Passage provided START

Federal Register of Legislation - Australian Government

Primary content

CASA 30/07 Approvals as made
This Direction states that it is a condition of a private operation that the operator and pilot in command must not use a night vision device as the primary means of terrain avoidance for safe air navigation by means of visual surface reference external to an aircraft.
Administered by: DOTARS
Exempt from sunsetting by the Legislative Instruments Act 2003 s 54(2) item 9
Registered 20 Feb 2007
Tabling HistoryDate
Tabled HR26-Feb-2007
Tabled Senate26-Feb-2007
Date of repeal 25 Aug 2007
Repealed by CASA 288/07 - Direction - use of night vision devices prohibited in private operations

Explanatory Statement

Civil Aviation Regulations 1988

Direction — use of night vision devices prohibited in private operations

 

Legislation

Section 98 of the Civil Aviation Act 1988 (the Act) empowers the Governor-General to make regulations for the Act and the safety of air navigation.

 

Under subregulation 209 (1) of the Civil Aviation Regulations 1988 (CAR 1988), the operator and the pilot in command of an aircraft engaged in a private operation must comply with the provisions of CAR 1988 and with such additional conditions as CASA from time to time directs in the interests of safety.

 

Background

Night vision goggles (NVG) for night flying are used extensively in the highly trained and disciplined arena of military aviation operations, including in the Australian Defence Force. Without high grade training and standards, the use of NVG in Australian civil aviation operations is contentious.

 

Before Civil Aviation Order 82.0 Amendment Order (No. 1) 2007 (the Amendment Order) was made, there was no express and unambiguous prohibition of the civilian use of NVG in helicopters or other aircraft. It was likely, however, that such use, occurring outside an environment of proper training, proficiency, checking, standardisation and air traffic control awareness, constituted reckless operation of an aircraft under section 20A of the Act.

 

However, in recent years, military-trained NVG pilots and other crew members have been entering the Australian civil aviation environment and certain commercial operators have expressed an interest in exploiting NVG technology. This is particularly the case in emergency-type, specialised helicopter operations where low flight at night is required. These operations include emergency medical services, search and rescue, law enforcement, aerial fire fighting and marine pilot transfer.

 

CASA proposes to conduct a 12 month trial of NVG by approved aerial work operators in emergency-type operations. However, until the results of this trial have been collected and assessed, CASA considers that, in the interests of safety, NVG should not be used in private operations.

 

Direction

To ensure that this is the case for the duration of the trial, CASA has issued the direction that it is a condition of a private operation that the operator and pilot in command must not use a night vision device as the primary means of terrain avoidance for safe air navigation by means of visual surface reference external to an aircraft.

Passage provided END

_Activity list_
**A)** Using the text on the night vision device direction above, state whether each statement agrees with it, answering yes or no and quoting the deciding words: (i) The Direction was registered on 20 February 2007. (ii) CASA proposes a six-month trial of NVG. (iii) Before the Amendment Order was made, civilian use of NVG was expressly prohibited.
**B)** Recast as a bulleted list the paragraph of the text on the night vision device direction that begins "However, in recent years," keeping its main facts.

Supplied entries START

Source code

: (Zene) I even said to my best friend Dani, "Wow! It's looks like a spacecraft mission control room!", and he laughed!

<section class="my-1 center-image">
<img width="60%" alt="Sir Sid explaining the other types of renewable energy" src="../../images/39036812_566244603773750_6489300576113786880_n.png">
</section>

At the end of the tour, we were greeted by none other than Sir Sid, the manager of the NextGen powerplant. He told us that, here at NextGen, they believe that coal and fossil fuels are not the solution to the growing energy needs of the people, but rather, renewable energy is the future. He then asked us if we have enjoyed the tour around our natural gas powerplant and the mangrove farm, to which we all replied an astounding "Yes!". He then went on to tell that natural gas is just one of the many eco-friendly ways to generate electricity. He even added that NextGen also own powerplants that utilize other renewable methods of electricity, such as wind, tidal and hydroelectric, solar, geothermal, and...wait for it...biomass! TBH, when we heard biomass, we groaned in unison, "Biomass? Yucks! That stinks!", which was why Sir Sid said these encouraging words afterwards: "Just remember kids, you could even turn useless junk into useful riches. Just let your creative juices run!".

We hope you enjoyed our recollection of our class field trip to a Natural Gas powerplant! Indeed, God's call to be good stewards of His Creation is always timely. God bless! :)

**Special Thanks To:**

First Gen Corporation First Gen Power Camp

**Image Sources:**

Supplied entries END

_List of answers_
**A)**
(i) Yes: "Registered 20 Feb 2007"
(ii) No: "CASA proposes to conduct a 12 month trial of NVG by approved aerial work operators in emergency-type operations."
(iii) No: "there was no express and unambiguous prohibition of the civilian use of NVG in helicopters or other aircraft."

**B)**
- In recent years, military-trained NVG pilots and other crew members have been entering Australian civil aviation.
- Certain commercial operators have expressed interest in exploiting NVG technology.
- This interest is strongest in emergency-type, specialized helicopter operations that require low flight at night.
- These operations include:
  - emergency medical services
  - search and rescue
  - law enforcement
  - aerial fire fighting
  - marine pilot transfer